Architecting a vSphere Compute Platform : Host Management : 11.4 Role-Based Access Control
   
11.4 Role-Based Access Control
Role-based access control (RBAC) can be employed in a number of different scenarios for VMware Cloud Providers. Internally, from an operational perspective, to verify that only the appropriate operational or administrative teams have access to internal and tenant environments. Also, from the perspective of giving tenants access to either shared or dedicated vCenter Server instances or to hosts directly, allowing for self-managed hosting use cases. No matter what use cases are defined by the service provider, if proper role-based access controls are not in place within the environment, virtual machines will be vulnerable.
The following is a list of common and best practices for designing RBAC for the VMware Cloud Provider Program service provider platform:
Any vSphere administrative permission granted to a user account must use a privileged account (PA).
All permissions must be assigned to AD groups and not individual user accounts.
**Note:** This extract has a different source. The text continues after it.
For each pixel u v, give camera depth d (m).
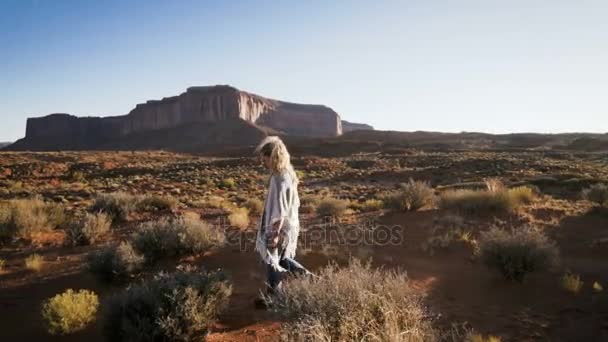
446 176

Do not use local accounts or groups for day-to-day administration.
Grant permissions only where needed for job role, using the minimum number of permissions makes it easier to understand and manage the permissions structure.
Create new groups for vCenter Server users. Avoid using Windows built-in groups or other pre-existing groups.
If you assign a restrictive role to a group, check that the group does not contain the Administrator user or other users with administrative privileges. Otherwise, you could unintentionally restrict administrators' privileges in parts of the inventory hierarchy where you have assigned that group the restrictive role.
Use folders to group objects to correspond to the differing permissions you want to grant for them.
Use caution when granting permission at the root vCenter Server level. Users with permissions at the root level have access to global data on vCenter Server, such as roles, custom attributes, vCenter Server settings, and licenses. Changes to licenses and roles propagate to all vCenter Server systems in a linked mode group, even if the user does not have permissions on all of the vCenter Server systems in the group.
In most cases, enable propagation on permissions. This makes sure that when new objects are inserted in to the inventory hierarchy, they inherit permissions and are accessible to users.
Use the No Access role to mask specific areas from the hierarchy that you do not want particular users to have access to.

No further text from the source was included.